ORIGINAL FRENCH ARTICLE: Nakba: at least 20 demonstrators gunned down by Israeli armed forces
by Monde - le 15 Mai 2011
Translated Friday 27 May 2011, by Derek Hansonand reviewed by
On Sunday 15th May, Israeli troops opened fire on crowds who were demonstrating on the frontiers between the Gaza strip, the Lebanon and Syria on the occupied Golan Heights. At least 12 people died. This took place during rallies held in remembrance of the 63rd anniversary of ‘Nakba’, which, in the eyes of the Palestinians, represents the ‘catastrophic’ creation of the state of Israel in 1948.
The worst incidents occurred on the Golan Heights, the Syrian plateau annexed by Israel. According to the Israeli army, thousands of demonstrators were amassed close to the frontier. At least six people were killed and many more wounded. According to Israeli commanders, two demonstrators died on the Israeli side and information received suggested that there were at least four deaths on the Syrian side.

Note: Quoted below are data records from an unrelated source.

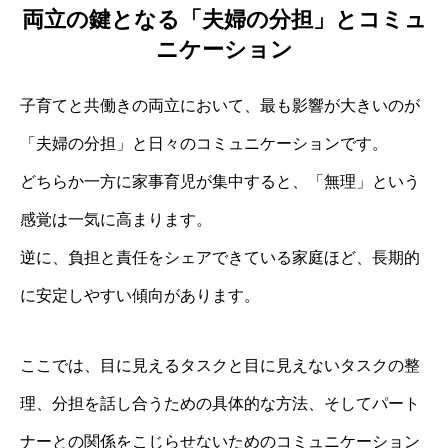
両立の鍵となる「夫婦の分担」とコミュ
ニケーション
子育てと共働きの両立において、最も影響が大きいのが
「夫婦の分担」と日々のコミュニケーションです。
どちらか一方に家事育児が集中すると、「無理」という
感覚は一気に高まります。
逆に、負担と責任をシェアできている家庭ほど、長期的
に安定しやすい傾向があります。
ここでは、目に見えるタスクと目に見えないタスクの整
理、分担を話し合うための具体的な方法、そしてパート
ナーとの関係をこじらせないためのコミュニケーション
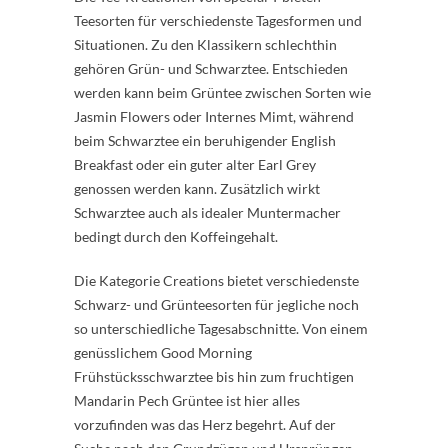
Teesorten für verschiedenste Tagesformen und
Situationen. Zu den Klassikern schlechthin
gehören Grün- und Schwarztee. Entschieden
werden kann beim Grüntee zwischen Sorten wie
Jasmin Flowers oder Internes Mimt, während
beim Schwarztee ein beruhigender English
Breakfast oder ein guter alter Earl Grey
genossen werden kann. Zusätzlich wirkt
Schwarztee auch als idealer Muntermacher
bedingt durch den Koffeingehalt.
Die Kategorie Creations bietet verschiedenste
Schwarz- und Grünteesorten für jegliche noch
so unterschiedliche Tagesabschnitte. Von einem
genüsslichem Good Morning
Frühstücksschwarztee bis hin zum fruchtigen
Mandarin Pech Grüntee ist hier alles
vorzufinden was das Herz begehrt. Auf der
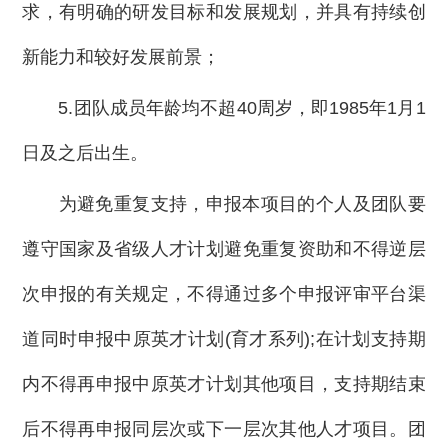
求，有明确的研发目标和发展规划，并具有持续创
新能力和较好发展前景；
5.团队成员年龄均不超40周岁，即1985年1月1
日及之后出生。
为避免重复支持，申报本项目的个人及团队要
遵守国家及省级人才计划避免重复资助和不得逆层
次申报的有关规定，不得通过多个申报评审平台渠
道同时申报中原英才计划(育才系列);在计划支持期
内不得再申报中原英才计划其他项目，支持期结束
后不得再申报同层次或下一层次其他人才项目。团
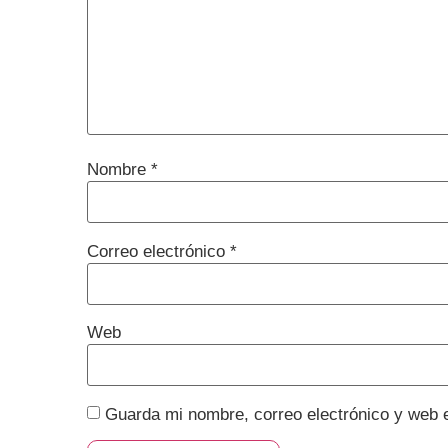
Nombre
*
Correo electrónico
*
Web
Guarda mi nombre, correo electrónico y web 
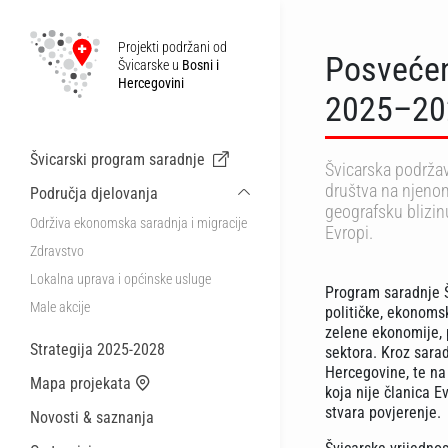
Projekti podržani od
Posvećeno
Švicarske u
Bosni i
Hercegovini
2025–20
Švicarski program saradnje
Švicarska podrža
društva na njenom
Područja djelovanja
geografsku blizinu
Održiva ekonomska saradnja i migracije
Evropi.
Zdravstvo
Lokalna uprava i općinske usluge
Program saradnje Š
Male akcije
političke, ekonomsk
zelene ekonomije, 
Strategija 2025-2028
sektora. Kroz sara
Hercegovine, te na
Mapa projekata
koja nije članica E
stvara povjerenje.
Novosti & saznanja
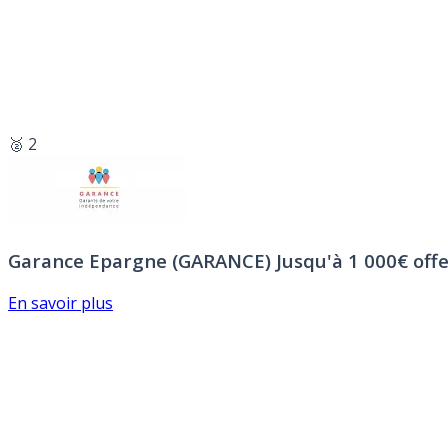
🥈 2
Garance Epargne (GARANCE)
Jusqu'à 1 000€ offe
En savoir plus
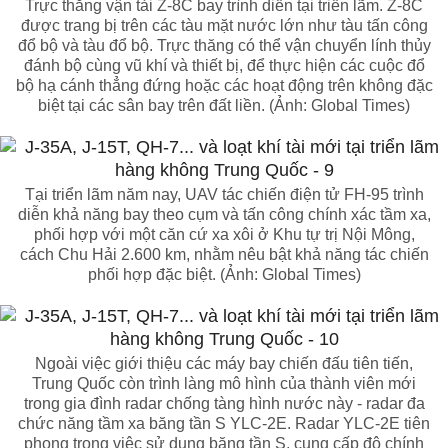
Trực thăng vận tải Z-8C bay trình diễn tại triển lãm. Z-8C
được trang bị trên các tàu mặt nước lớn như tàu tấn công
đổ bộ và tàu đổ bộ. Trực thăng có thể vận chuyển lính thủy
đánh bộ cùng vũ khí và thiết bị, để thực hiện các cuộc đổ
bộ hạ cánh thẳng đứng hoặc các hoạt động trên không đặc
biệt tại các sân bay trên đất liền. (Ảnh: Global Times)
Tại triển lãm năm nay, UAV tác chiến điện tử FH-95 trình
diễn khả năng bay theo cụm và tấn công chính xác tầm xa,
phối hợp với một căn cứ xa xôi ở Khu tự trị Nội Mông,
cách Chu Hải 2.600 km, nhằm nêu bật khả năng tác chiến
phối hợp đặc biệt. (Ảnh: Global Times)
Ngoài việc giới thiệu các máy bay chiến đấu tiên tiến,
Trung Quốc còn trình làng mô hình của thành viên mới
trong gia đình radar chống tàng hình nước này - radar đa
chức năng tầm xa băng tần S YLC-2E. Radar YLC-2E tiên
phong trong việc sử dụng băng tần S, cung cấp độ chính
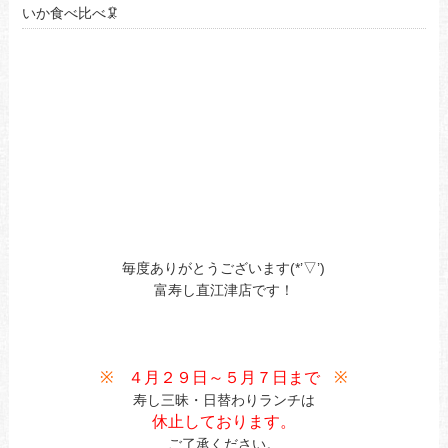
いか食べ比べ🦑
毎度ありがとうございます(*’▽’)
富寿し直江津店です！
※
４月２９日～５月７日まで
※
寿し三昧・日替わりランチは
休止しております。
ご了承ください。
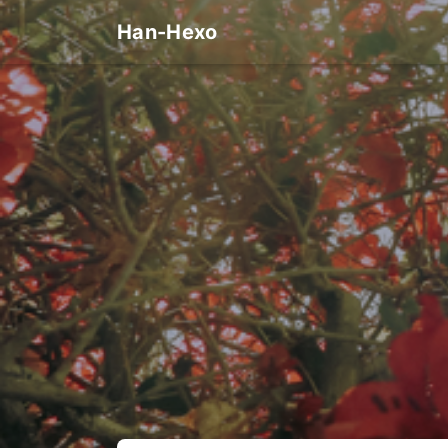
Han-Hexo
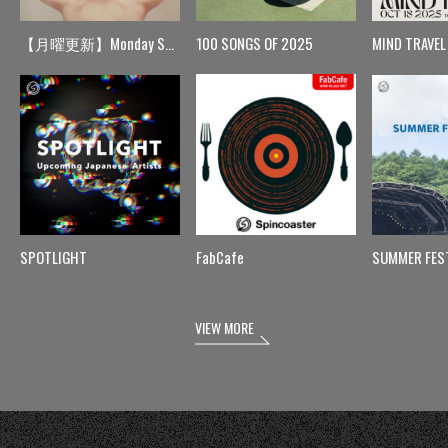
【月曜更新】Monday Spin
100 SONGS OF 2025
MIND TRAVEL
SPOTLIGHT
FabCafe
SUMMER FES
VIEW MORE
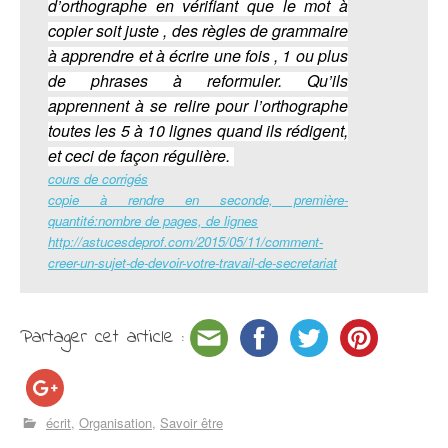
d’orthographe en vérifiant que le mot à
copier soit juste , des règles de grammaire
à apprendre et à écrire une fois , 1 ou plus
de phrases à reformuler. Qu’ils
apprennent à se relire pour l’orthographe
toutes les 5 à 10 lignes quand ils rédigent,
et ceci de façon régulière.
cours de corrigés
copie à rendre en seconde, première-
quantité:nombre de pages, de lignes
http://astucesdeprof.com/2015/05/11/comment-
creer-un-sujet-de-devoir-votre-travail-de-secretariat
Partager cet article :
écrit
Organisation
Savoir être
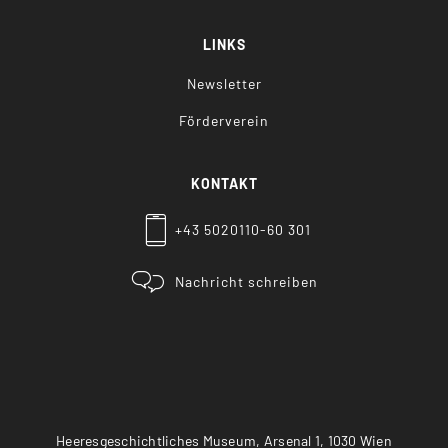
LINKS
Newsletter
Förderverein
KONTAKT
+43 5020110-60 301
Nachricht schreiben
Heeresgeschichtliches Museum, Arsenal 1, 1030 Wien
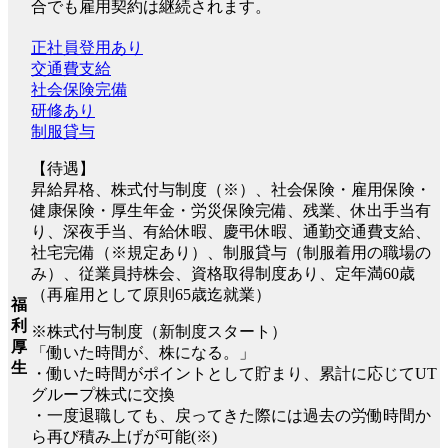
合でも雇用契約は継続されます。
正社員登用あり
交通費支給
社会保険完備
研修あり
制服貸与
【待遇】
昇給昇格、株式付与制度（※）、社会保険・雇用保険・
健康保険・厚生年金・労災保険完備、残業、休出手当有
り、深夜手当、有給休暇、慶弔休暇、通勤交通費支給、
社宅完備（※規定あり）、制服貸与（制服着用の職場の
み）、従業員持株会、資格取得制度あり、定年満60歳
（再雇用として原則65歳迄就業）
福
利
※株式付与制度（新制度スタート）
厚
「働いた時間が、株になる。」
生
・働いた時間がポイントとして貯まり、累計に応じてUT
グループ株式に交換
・一度退職しても、戻ってきた際には過去の労働時間か
ら再び積み上げが可能(※)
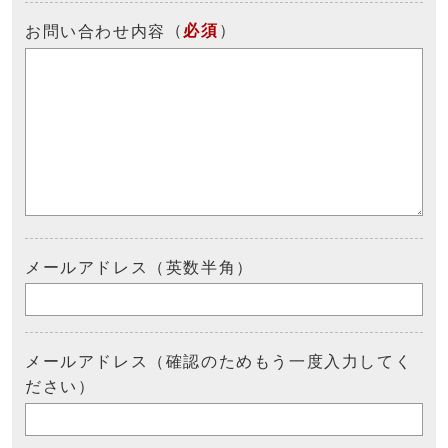
（
必須
）
お問い合わせ内容
メールアドレス（英数半角）
メールアドレス（確認のためもう一度入力してく
ださい）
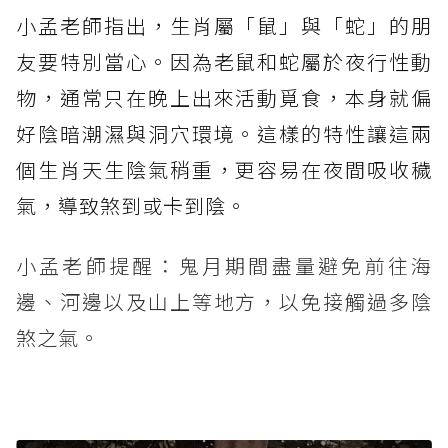
小孟老師指出，生肖屬「鼠」與「蛇」的朋
友要特別當心。因為老鼠和蛇屬於夜行性動
物，通常只在晚上出來活動覓食，本身就偏
好陰暗潮濕與洞穴環境。這樣的特性讓這兩
個生肖天生陰氣稍重，更容易在夜間吸收穢
氣，導致煞到或卡到陰。
小孟老師提醒：鬼月期間盡量避免前往海
邊、河邊以及山上等地方，以免接觸過多陰
煞之氣。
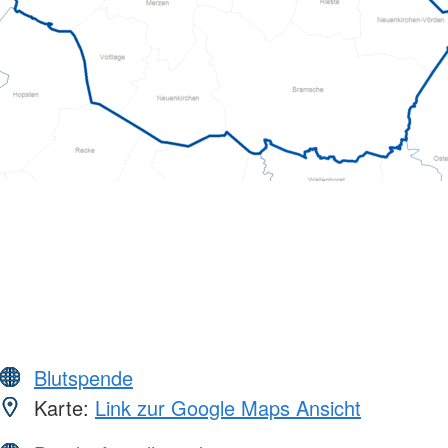
Blutspende
Karte:
Link zur Google Maps Ansicht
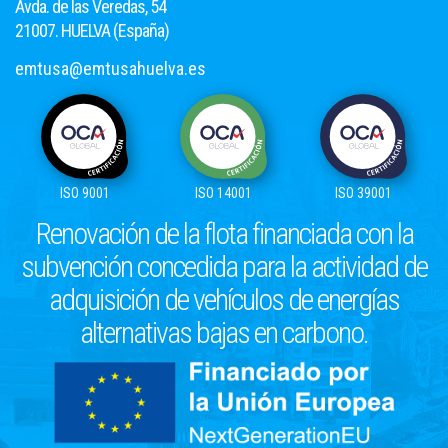
Avda. de las Veredas, 54
21007. HUELVA (España)
emtusa@emtusahuelva.es
ISO 9001
ISO 14001
ISO 39001
Renovación de la flota financiada con la
subvención concedida para la actividad de
adquisición de vehículos de energías
alternativas bajas en carbono.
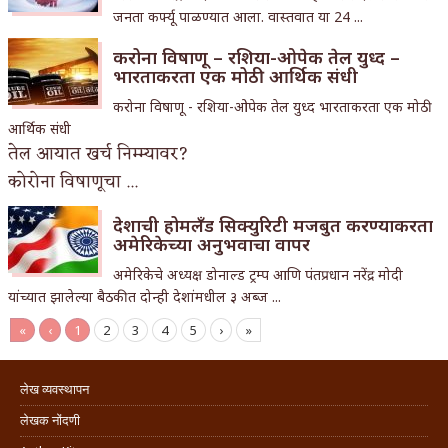
जनता कर्फ्यू पाळण्यात आला. वास्तवात या 24 ...
करोना विषाणू – रशिया-ओपेक तेल युध्द –
भारताकरता एक मोठी आर्थिक संधी
करोना विषाणू - रशिया-ओपेक तेल युध्द भारताकरता एक मोठी
आर्थिक संधी
तेल आयात खर्च निम्म्यावर?
कोरोना विषाणूचा ...
देशाची होमलँड सिक्युरिटी मजबुत करण्याकरता
अमेरिकेच्या अनुभवाचा वापर
अमेरिकेचे अध्यक्ष डोनाल्ड ट्रम्प आणि पंतप्रधान नरेंद्र मोदी
यांच्यात झालेल्या बैठकीत दोन्ही देशांमधील ३ अब्ज ...
«
‹
1
2
3
4
5
›
»
लेख व्यवस्थापन
लेखक नोंदणी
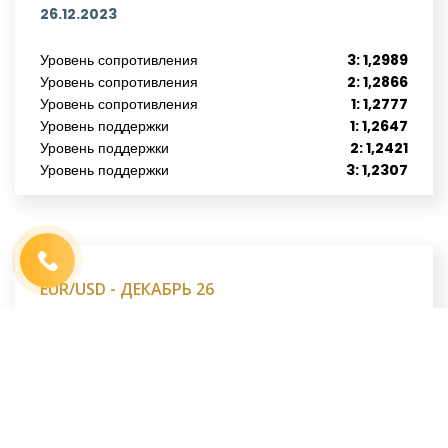
26.12.2023
Уровень сопротивления
3: 1,2989
Уровень сопротивления
2: 1,2866
Уровень сопротивления
1: 1,2777
Уровень поддержки
1: 1,2647
Имя
*
Уровень поддержки
2: 1,2421
Телефон
*
Уровень поддержки
3: 1,2307
Выберите город
*
Код, изображенный на картинке
*
EUR/USD - ДЕКАБРЬ 26
26.12.2023
Уровень сопротивления
3: 1,1306
Уровень сопротивления
2: 1,1139
Уровень сопротивления
1: 1,1034
Уровень поддержки
1: 1,0903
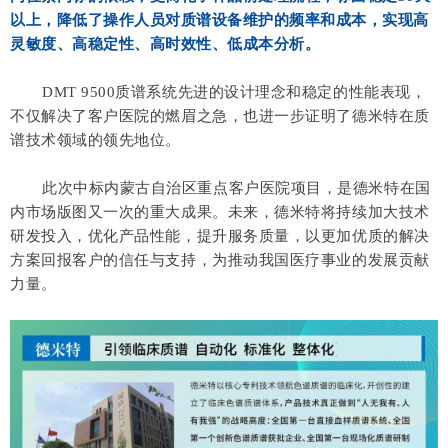
以上，降低了操作人员对质谱设备维护的频率和成本，实现高
灵敏度、高稳定性、高时效性、低成本分析。
DMT 9500质谱系统先进的设计理念和稳定的性能表现，
不仅解决了客户医院的燃眉之急，也进一步证明了德米特在质
谱技术领域的领先地位。
此次中标内蒙古自治区重点客户医院项目，是德米特在国
内市场版图又一次的重大成果。未来，德米特将持续加大技术
研发投入，优化产品性能，提升服务质量，以更加优质的解决
方案回报客户的信任与支持，为推动我国医疗事业的发展贡献
力量。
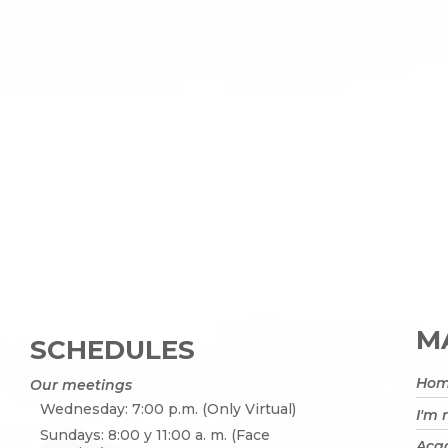
MA
SCHEDULES
Ho
Our meetings
Wednesday: 7:00 p.m. (Only Virtual)
I'm
Sundays: 8:00 y 11:00 a. m. (Face
Acad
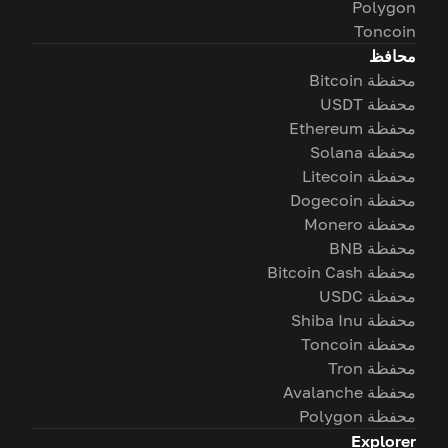
Polygon
Toncoin
محافظ
محفظة Bitcoin
محفظة USDT
محفظة Ethereum
محفظة Solana
محفظة Litecoin
محفظة Dogecoin
محفظة Monero
محفظة BNB
محفظة Bitcoin Cash
محفظة USDC
محفظة Shiba Inu
محفظة Toncoin
محفظة Tron
محفظة Avalanche
محفظة Polygon
Explorer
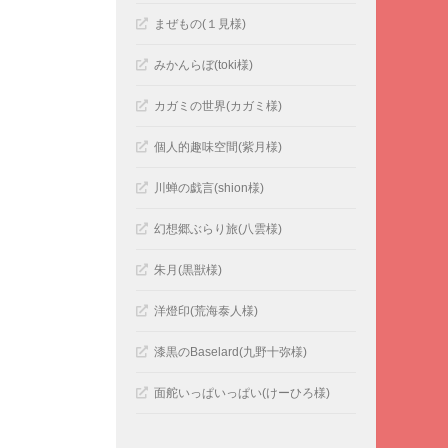
まぜもの(１見様)
みかんらぼ(toki様)
カガミの世界(カガミ様)
個人的趣味空間(紫月様)
川蝉の戯言(shion様)
幻想郷ぶらり旅(八雲様)
朱月(黒獣様)
洋燈印(荒海泰人様)
漆黒のBaselard(九野十弥様)
面舵いっぱいっぱい(けーひろ様)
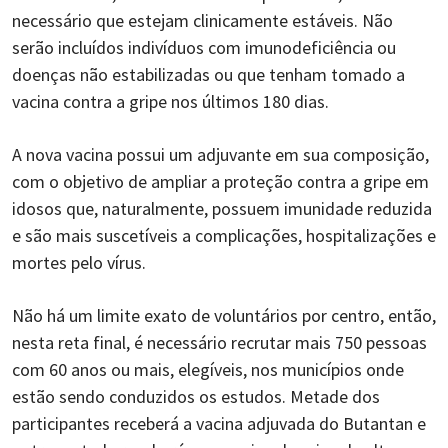
necessário que estejam clinicamente estáveis. Não
serão incluídos indivíduos com imunodeficiência ou
doenças não estabilizadas ou que tenham tomado a
vacina contra a gripe nos últimos 180 dias.
A nova vacina possui um adjuvante em sua composição,
com o objetivo de ampliar a proteção contra a gripe em
idosos que, naturalmente, possuem imunidade reduzida
e são mais suscetíveis a complicações, hospitalizações e
mortes pelo vírus.
Não há um limite exato de voluntários por centro, então,
nesta reta final, é necessário recrutar mais 750 pessoas
com 60 anos ou mais, elegíveis, nos municípios onde
estão sendo conduzidos os estudos. Metade dos
participantes receberá a vacina adjuvada do Butantan e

The demonstrators were probably Palestinians living in Syrian refugee camps. One man who crossed the border, questioned by Israeli television’s Channel 2, was said to come from the refugee camp at Yarmouk, insisting that he was a Palestinian from Nazareth.
Pictures taken by a local resident of Majdal Shams on the Golan Heights, said to be of pro-Palestinian demonstrations in the streets of the village, were also shown on the channel.
Israel has occupied the Golan Heights since the Arab-Israeli war in 1967. Syria would very much like to reclaim this territory; Damascus demands that it must be included in any peace agreement drawn up with Israel. In spite of the hostility between the two countries, the frontier has remained relatively calm since the war of 1973.
In Maroun el-Rass on the Lebanese border, forty kilometres west of the conflict on the Golan Heights, at least four people met their deaths according to two Lebanese security chiefs. Brigade General Yoav Mordechai, spokesman for the Israeli army, stated that Israeli soldiers opened fire on demonstrators who were vandalising the frontier post. Palestinian refugees had arrived at the village in cars decorated with posters proclaiming ‘We’re coming back’. Many of them came from the 12 Palestinian refugee camps in the Lebanon, which house approximately 400,000 people.
In the Gaza Strip two people died and about forty others were wounded during a demonstration near the Israeli frontier, according to Palestinian relief workers.
Demonstrations also took place on the West Bank. In a refugee camp close to Jerusalem, soldiers used teargas to disperse groups of stone- throwing individuals.
In Israel itself, the police were placed on a state of high alert.
On the West Bank, Palestinian Authority Prime Minister, Salam Fayyad, announced that Palestinians were hoping that 2011 would be the year of ‘freedom’ and ‘independence’. In Hamas controlled Gaza Strip, his opposite number Ismail Haniyeh, speaking in front of thousands of Palestinians, forecast that Palestinians who were commemorating this day had ‘high hopes of putting an end to the Zionist project in Palestine’.
The Palestinians were commemorating ‘Nakba’, the ‘catastrophe’, which for them represents the founding of the state of Israel on 15th May, 1948 and which had lead to the exodus of hundreds of thousands of Palestinians. The fate of millions of refugees and their descendants leaves one of the key questions in the Israeli-Palestinian peace process in a state of impasse.
On Facebook and other social networking sites, militants appealed to Palestinians and their supporters in other countries to demonstrate on the Israeli frontiers.
In anticipation of this event, the Egyptian army set up at least 15 roadblocks, guarded by tanks and armoured cars along the length of the route between El-Arish and the crossing point between Rafah and the Gaza Strip. Soldiers turned back anyone not resident in this sector.